While the $25 billion leveraged buyout of RJR Nabisco accomplished by Kohlberg Kravis Roberts & Co. in 1989 still ranks as the largest LBO in history, that could soon change.
Today, several multibillion-dollar private equity funds are actively competing for deals. Groups such as Warburg Pincus, Carlyle Group, Blackstone Group and Apollo Management each have raised funds of $8 billion to $10 billion.
In addition, several large hedge funds have allocated significant capital to private equity investments, blurring the lines of traditional private equity deals. Hedge fund ESL Investments gained control of Kmart in bankruptcy, brought it public, and bought Sears (renaming the merged company Sears Holdings).
Another difference in private equity today is that groups of firms are partnering to buy larger companies. It would not be shocking to see a $50 billion deal done in the next year.
These buyout artists use borrowed money to leverage a company’s capital structure, pay themselves dividends from newly issued junk debt, and look for a “liquidity event,” such as an initial public offering or sale to another company or fund.
They are spurred by huge successes, such as the Blackstone Group’s LBO of the German chemical company Celanese. Blackstone took Celanese private in April 2004 for $2 billion, putting up $650 million of its own money and borrowing the rest.
Only nine months later, Blackstone took Celanese public again in an IPO (with a balance sheet holding much more debt). So far, Blackstone has reaped $3.1 billion, nearly five times the $650 million it risked.
Here’s the breakdown: About $500 million in cash came from junk bond debt that Blackstone had Celanese issue, $800 million from stock sold in the IPO, and $111 million in fees paid by Celanese to Blackstone.
And Blackstone still owns $1.7 billion worth of Celanese stock. Of course, a big question is whether the second-time-public Celanese, whose debt has swelled from $640 million to $3.4 billion, is better off or in a more precarious position.
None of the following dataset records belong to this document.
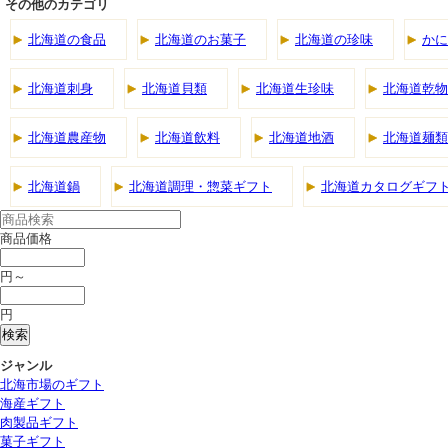
その他のカテゴリ
北海道の食品
北海道のお菓子
北海道の珍味
かに
北海道刺身
北海道貝類
北海道生珍味
北海道乾物
北海道農産物
北海道飲料
北海道地酒
北海道麺類
北海道鍋
北海道調理・惣菜ギフト
北海道カタログギフ
商品価格
円～
円
ジャンル
北海市場のギフト
海産ギフト
肉製品ギフト
菓子ギフト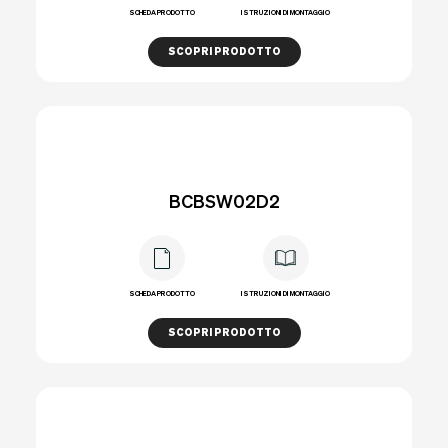
SCHEDA PRODOTTO
ISTRUZIONI DI MONTAGGIO
SCOPRI PRODOTTO
BCBSW02D2
SCHEDA PRODOTTO
ISTRUZIONI DI MONTAGGIO
SCOPRI PRODOTTO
While the Celanese deal was a huge success for Blackstone’s investors, the drive to realize a return on investment (the liquidity event) can lead to some nasty consequences for private equity investors.
Recently, the private equity firm Thomas Lee Partners lost $250 million when Refco, a commodities brokerage firm, went public in August and less than two months later filed for bankruptcy due to management fraud. Lee had invested in Refco in June 2004 when it was a private company. There are sure to be lawsuits filed against the underwriters and advisers involved in Refco’s stock offering.
Investors also will see more of the traditional method of taking a company private. Privately held Koch Industries just bought Georgia Pacific for $21 billion. The deal will make Kansas-based Koch the largest private company in America, surpassing Cargill.
Driving these deals are huge sums of cash that need to be invested by these firms, and the large banks, which are eager to lend money at what are still relatively cheap rates. A major concern is that there is too much money chasing too few deals and that these competing buyers may overpay for their acquisitions.